[Opening DATA TO EXAMINE section]

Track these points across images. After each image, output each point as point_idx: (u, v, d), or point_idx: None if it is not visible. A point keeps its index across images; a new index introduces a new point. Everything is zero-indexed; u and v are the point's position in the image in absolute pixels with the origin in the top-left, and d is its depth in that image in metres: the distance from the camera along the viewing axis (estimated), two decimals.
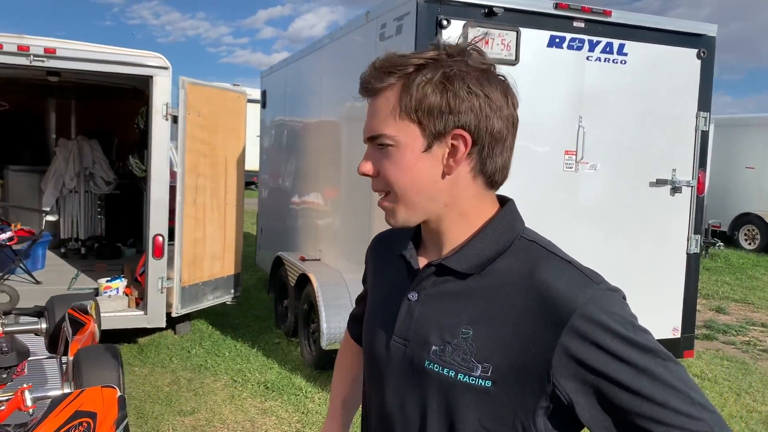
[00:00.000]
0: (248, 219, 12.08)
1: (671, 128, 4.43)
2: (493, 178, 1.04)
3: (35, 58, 4.70)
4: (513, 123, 1.03)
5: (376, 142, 1.03)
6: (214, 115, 5.54)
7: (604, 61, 4.20)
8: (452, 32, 3.79)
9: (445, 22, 3.78)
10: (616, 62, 4.23)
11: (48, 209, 7.41)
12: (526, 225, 1.08)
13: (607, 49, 4.20)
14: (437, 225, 1.06)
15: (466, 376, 0.97)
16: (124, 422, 1.89)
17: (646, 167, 4.40)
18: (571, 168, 4.23)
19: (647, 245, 4.47)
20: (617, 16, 4.19)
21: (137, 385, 4.73)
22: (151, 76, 5.09)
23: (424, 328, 1.03)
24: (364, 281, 1.35)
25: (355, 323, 1.39)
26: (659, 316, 4.56)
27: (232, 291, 6.15)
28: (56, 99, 8.24)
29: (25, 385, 2.11)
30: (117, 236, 8.10)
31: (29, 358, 2.86)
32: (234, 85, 14.24)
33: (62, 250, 7.80)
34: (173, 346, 5.63)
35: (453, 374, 0.98)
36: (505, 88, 1.02)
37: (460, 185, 1.03)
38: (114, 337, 5.60)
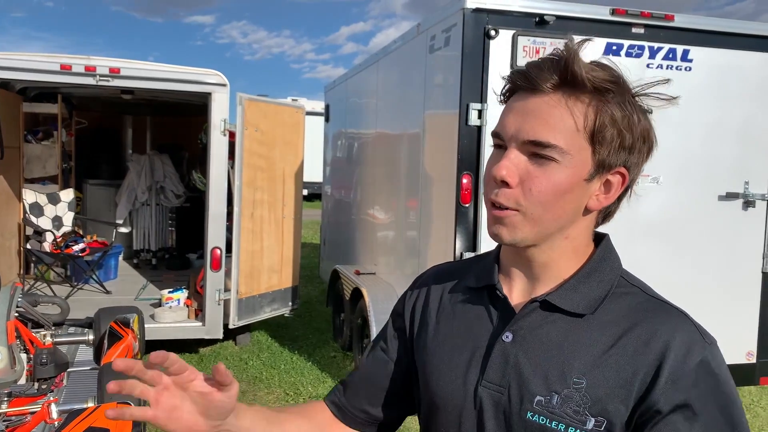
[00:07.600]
0: (315, 230, 12.22)
1: (743, 138, 4.12)
2: (609, 216, 1.00)
3: (101, 78, 4.91)
4: None
5: (535, 150, 0.89)
6: (271, 130, 5.62)
7: (667, 68, 3.96)
8: (500, 43, 3.68)
9: (493, 33, 3.67)
10: (680, 69, 3.98)
11: (121, 222, 7.73)
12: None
13: (670, 56, 3.96)
14: (547, 256, 0.96)
15: (578, 430, 0.88)
16: None
17: (714, 180, 4.11)
18: None
19: (717, 264, 4.17)
20: (681, 21, 3.94)
21: None
22: (210, 93, 5.22)
23: (524, 374, 0.93)
24: (398, 324, 1.16)
25: (349, 389, 1.17)
26: (732, 339, 4.23)
27: (290, 303, 6.20)
28: (132, 116, 8.62)
29: (51, 398, 2.15)
30: (187, 248, 8.34)
31: (74, 369, 2.94)
32: (293, 99, 14.53)
33: (135, 261, 8.12)
34: (232, 357, 5.72)
35: (563, 428, 0.89)
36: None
37: (587, 220, 0.97)
38: (177, 347, 5.76)
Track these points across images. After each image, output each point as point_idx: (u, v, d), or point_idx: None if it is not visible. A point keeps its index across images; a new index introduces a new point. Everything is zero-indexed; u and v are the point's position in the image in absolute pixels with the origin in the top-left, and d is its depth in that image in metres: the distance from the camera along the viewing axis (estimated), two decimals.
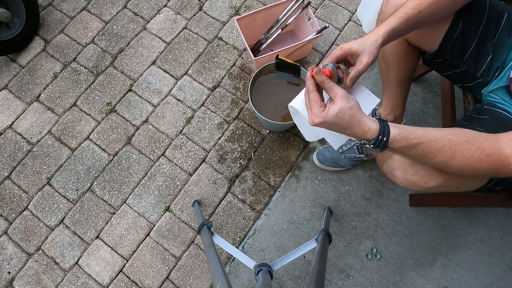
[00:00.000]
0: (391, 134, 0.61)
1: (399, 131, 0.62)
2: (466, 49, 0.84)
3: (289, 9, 1.38)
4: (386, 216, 1.32)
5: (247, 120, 1.46)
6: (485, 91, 0.86)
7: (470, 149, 0.61)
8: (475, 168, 0.62)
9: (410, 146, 0.62)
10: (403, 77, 1.07)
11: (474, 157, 0.61)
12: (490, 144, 0.62)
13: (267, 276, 0.81)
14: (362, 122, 0.61)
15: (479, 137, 0.63)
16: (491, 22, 0.80)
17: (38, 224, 1.35)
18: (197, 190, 1.37)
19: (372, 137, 0.61)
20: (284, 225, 1.32)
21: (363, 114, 0.62)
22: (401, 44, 0.96)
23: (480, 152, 0.61)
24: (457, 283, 1.24)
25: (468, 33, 0.82)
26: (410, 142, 0.62)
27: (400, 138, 0.61)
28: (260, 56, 1.34)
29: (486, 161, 0.61)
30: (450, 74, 0.93)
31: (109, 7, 1.66)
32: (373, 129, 0.61)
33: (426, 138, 0.62)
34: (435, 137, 0.62)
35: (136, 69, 1.55)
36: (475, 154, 0.61)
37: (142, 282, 1.27)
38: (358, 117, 0.61)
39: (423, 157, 0.64)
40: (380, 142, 0.61)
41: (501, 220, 1.29)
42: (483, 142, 0.62)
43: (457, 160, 0.62)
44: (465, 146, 0.61)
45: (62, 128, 1.47)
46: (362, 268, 1.26)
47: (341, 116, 0.61)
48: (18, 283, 1.29)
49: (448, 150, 0.62)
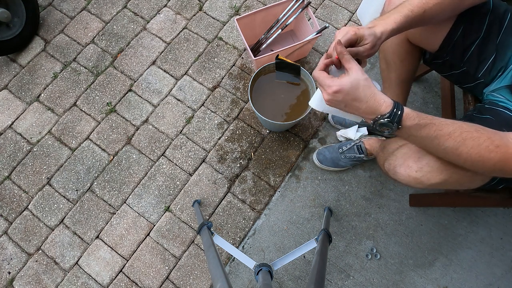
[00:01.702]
0: (405, 110, 0.62)
1: (411, 110, 0.62)
2: (467, 50, 0.84)
3: (289, 9, 1.38)
4: (386, 216, 1.32)
5: (247, 120, 1.46)
6: (487, 90, 0.86)
7: (480, 138, 0.61)
8: (484, 158, 0.61)
9: (423, 125, 0.62)
10: (404, 77, 1.07)
11: (484, 146, 0.61)
12: (499, 136, 0.62)
13: (267, 276, 0.81)
14: (376, 94, 0.62)
15: (488, 129, 0.63)
16: (494, 23, 0.80)
17: (38, 224, 1.35)
18: (197, 190, 1.37)
19: (387, 110, 0.61)
20: (284, 225, 1.32)
21: (376, 89, 0.63)
22: (403, 44, 0.96)
23: (490, 142, 0.61)
24: (457, 283, 1.24)
25: (470, 34, 0.82)
26: (423, 120, 0.62)
27: (413, 115, 0.62)
28: (260, 56, 1.34)
29: (495, 152, 0.60)
30: (450, 74, 0.94)
31: (109, 7, 1.66)
32: (388, 102, 0.62)
33: (438, 120, 0.63)
34: (446, 121, 0.63)
35: (136, 69, 1.55)
36: (484, 143, 0.61)
37: (142, 282, 1.27)
38: (372, 89, 0.62)
39: (434, 140, 0.63)
40: (395, 115, 0.61)
41: (501, 220, 1.29)
42: (493, 133, 0.62)
43: (467, 147, 0.61)
44: (475, 134, 0.61)
45: (62, 128, 1.47)
46: (362, 268, 1.26)
47: (356, 86, 0.61)
48: (18, 283, 1.29)
49: (459, 135, 0.62)
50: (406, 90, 1.13)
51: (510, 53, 0.80)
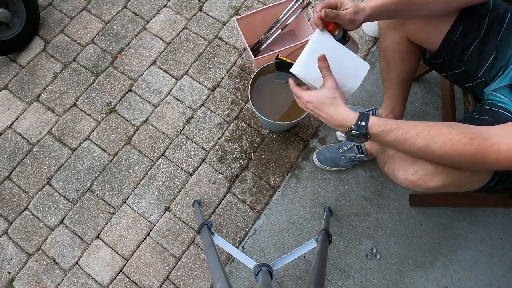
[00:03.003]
0: (370, 120, 0.67)
1: (377, 119, 0.67)
2: (467, 50, 0.84)
3: (289, 9, 1.38)
4: (386, 216, 1.32)
5: (247, 120, 1.46)
6: (488, 90, 0.86)
7: (451, 133, 0.61)
8: (459, 152, 0.61)
9: (389, 130, 0.66)
10: (405, 77, 1.07)
11: (456, 140, 0.61)
12: (476, 130, 0.62)
13: (267, 276, 0.81)
14: (339, 110, 0.70)
15: (464, 125, 0.63)
16: (494, 22, 0.80)
17: (38, 224, 1.35)
18: (197, 190, 1.37)
19: (352, 123, 0.68)
20: (284, 225, 1.32)
21: (344, 106, 0.70)
22: (403, 43, 0.95)
23: (463, 135, 0.61)
24: (457, 283, 1.24)
25: (469, 33, 0.82)
26: (389, 126, 0.66)
27: (379, 123, 0.66)
28: (260, 56, 1.34)
29: (470, 144, 0.60)
30: (449, 74, 0.94)
31: (109, 7, 1.66)
32: (351, 116, 0.68)
33: (405, 124, 0.65)
34: (414, 123, 0.65)
35: (136, 69, 1.55)
36: (456, 137, 0.61)
37: (142, 282, 1.27)
38: (338, 106, 0.70)
39: (405, 142, 0.65)
40: (360, 127, 0.67)
41: (501, 220, 1.29)
42: (468, 128, 0.62)
43: (438, 143, 0.62)
44: (446, 130, 0.62)
45: (62, 128, 1.47)
46: (362, 268, 1.26)
47: (322, 101, 0.70)
48: (18, 283, 1.29)
49: (428, 133, 0.63)
50: (407, 89, 1.13)
51: (511, 52, 0.80)
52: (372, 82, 1.49)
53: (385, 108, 1.23)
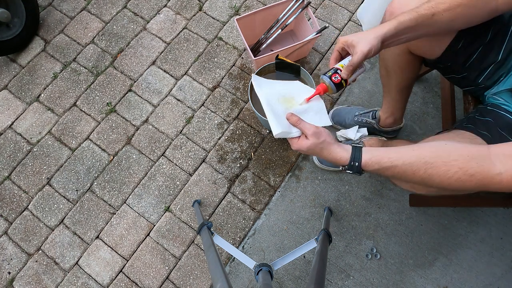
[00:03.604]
0: (363, 159, 0.66)
1: (371, 156, 0.66)
2: (470, 58, 0.82)
3: (289, 9, 1.38)
4: (386, 216, 1.32)
5: (247, 120, 1.46)
6: (489, 93, 0.86)
7: (449, 170, 0.59)
8: (458, 187, 0.60)
9: (384, 169, 0.65)
10: (404, 85, 1.07)
11: (454, 178, 0.59)
12: (476, 163, 0.59)
13: (267, 276, 0.81)
14: (332, 153, 0.69)
15: (463, 156, 0.60)
16: (499, 30, 0.79)
17: (38, 224, 1.35)
18: (197, 190, 1.37)
19: (345, 163, 0.68)
20: (284, 225, 1.32)
21: (334, 146, 0.69)
22: (404, 54, 0.94)
23: (462, 173, 0.59)
24: (457, 283, 1.24)
25: (473, 42, 0.80)
26: (383, 165, 0.65)
27: (372, 162, 0.66)
28: (260, 56, 1.34)
29: (469, 181, 0.59)
30: (450, 77, 0.93)
31: (109, 7, 1.66)
32: (344, 157, 0.68)
33: (400, 161, 0.63)
34: (410, 160, 0.63)
35: (136, 69, 1.55)
36: (455, 175, 0.59)
37: (142, 282, 1.27)
38: (328, 150, 0.69)
39: (401, 177, 0.65)
40: (353, 167, 0.67)
41: (501, 220, 1.29)
42: (467, 161, 0.59)
43: (435, 181, 0.61)
44: (443, 168, 0.60)
45: (62, 128, 1.47)
46: (362, 268, 1.26)
47: (313, 149, 0.70)
48: (18, 283, 1.29)
49: (424, 172, 0.62)
50: (406, 95, 1.13)
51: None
52: (372, 82, 1.49)
53: (384, 111, 1.23)
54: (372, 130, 1.32)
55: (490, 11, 0.71)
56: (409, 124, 1.41)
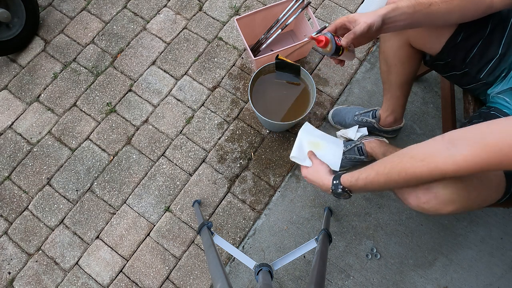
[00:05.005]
0: (344, 184, 0.78)
1: (350, 180, 0.76)
2: (470, 52, 0.83)
3: (289, 9, 1.38)
4: (386, 216, 1.32)
5: (247, 120, 1.46)
6: (492, 92, 0.86)
7: (401, 162, 0.65)
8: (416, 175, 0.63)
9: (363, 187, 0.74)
10: (405, 80, 1.06)
11: (407, 167, 0.64)
12: (427, 148, 0.63)
13: (267, 276, 0.81)
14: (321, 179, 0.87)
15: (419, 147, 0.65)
16: (498, 24, 0.80)
17: (38, 224, 1.35)
18: (197, 190, 1.37)
19: (330, 190, 0.82)
20: (284, 225, 1.32)
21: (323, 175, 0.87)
22: (404, 47, 0.95)
23: (413, 161, 0.63)
24: (457, 283, 1.24)
25: (473, 36, 0.81)
26: (358, 185, 0.74)
27: (351, 185, 0.77)
28: (260, 56, 1.34)
29: (421, 166, 0.62)
30: (450, 75, 0.93)
31: (109, 7, 1.66)
32: (326, 185, 0.84)
33: (371, 176, 0.71)
34: (378, 169, 0.70)
35: (136, 69, 1.55)
36: (406, 164, 0.64)
37: (142, 282, 1.27)
38: (319, 176, 0.87)
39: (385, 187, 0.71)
40: (337, 193, 0.80)
41: (501, 220, 1.29)
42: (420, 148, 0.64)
43: (395, 175, 0.66)
44: (396, 159, 0.66)
45: (62, 128, 1.47)
46: (362, 268, 1.26)
47: (311, 173, 0.91)
48: (18, 283, 1.29)
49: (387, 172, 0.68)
50: (407, 91, 1.13)
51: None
52: (372, 82, 1.49)
53: (385, 109, 1.23)
54: (372, 129, 1.32)
55: (486, 7, 0.74)
56: (409, 124, 1.41)
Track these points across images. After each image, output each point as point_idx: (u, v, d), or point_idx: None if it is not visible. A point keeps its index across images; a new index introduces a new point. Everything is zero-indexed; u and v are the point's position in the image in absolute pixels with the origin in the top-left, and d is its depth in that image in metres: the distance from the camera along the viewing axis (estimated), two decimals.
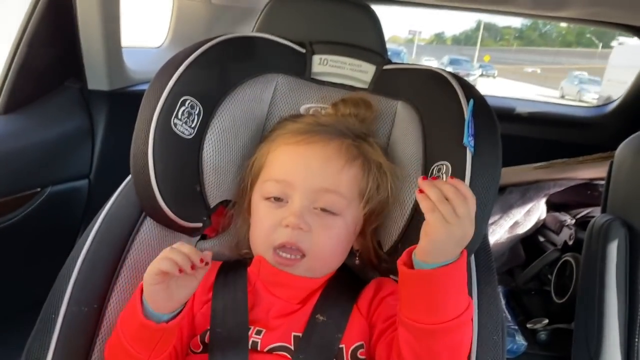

[Closing DATA TO EXAMINE section]

Find the line with "35: (453, 374, 0.98)" in the entries above. Set down exactly every line from it up to and including the line with "10: (403, 77, 1.07)", images excluded.

35: (453, 374, 0.98)
36: (505, 88, 1.02)
37: (460, 185, 1.03)
38: (114, 337, 5.60)
[00:07.600]
0: (315, 230, 12.22)
1: (743, 138, 4.12)
2: (609, 216, 1.00)
3: (101, 78, 4.91)
4: None
5: (535, 150, 0.89)
6: (271, 130, 5.62)
7: (667, 68, 3.96)
8: (500, 43, 3.68)
9: (493, 33, 3.67)
10: (680, 69, 3.98)
11: (121, 222, 7.73)
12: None
13: (670, 56, 3.96)
14: (547, 256, 0.96)
15: (578, 430, 0.88)
16: None
17: (714, 180, 4.11)
18: None
19: (717, 264, 4.17)
20: (681, 21, 3.94)
21: None
22: (210, 93, 5.22)
23: (524, 374, 0.93)
24: (398, 324, 1.16)
25: (349, 389, 1.17)
26: (732, 339, 4.23)
27: (290, 303, 6.20)
28: (132, 116, 8.62)
29: (51, 398, 2.15)
30: (187, 248, 8.34)
31: (74, 369, 2.94)
32: (293, 99, 14.53)
33: (135, 261, 8.12)
34: (232, 357, 5.72)
35: (563, 428, 0.89)
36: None
37: (587, 220, 0.97)
38: (177, 347, 5.76)
Track these points across images. After each image, output each point as point_idx: (u, v, d), or point_idx: None if it is not visible. A point keeps its index across images; a new index introduces a new point. Everything is zero-indexed; u and v are the point's position in the image in absolute pixels with the origin in the top-left, and d is its depth in that image in metres: the distance from the camera along the viewing axis (estimated), two decimals.
[00:00.000]
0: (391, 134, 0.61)
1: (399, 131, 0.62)
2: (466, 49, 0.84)
3: (289, 9, 1.38)
4: (386, 216, 1.32)
5: (247, 120, 1.46)
6: (485, 91, 0.86)
7: (470, 149, 0.61)
8: (475, 168, 0.62)
9: (410, 146, 0.62)
10: (403, 77, 1.07)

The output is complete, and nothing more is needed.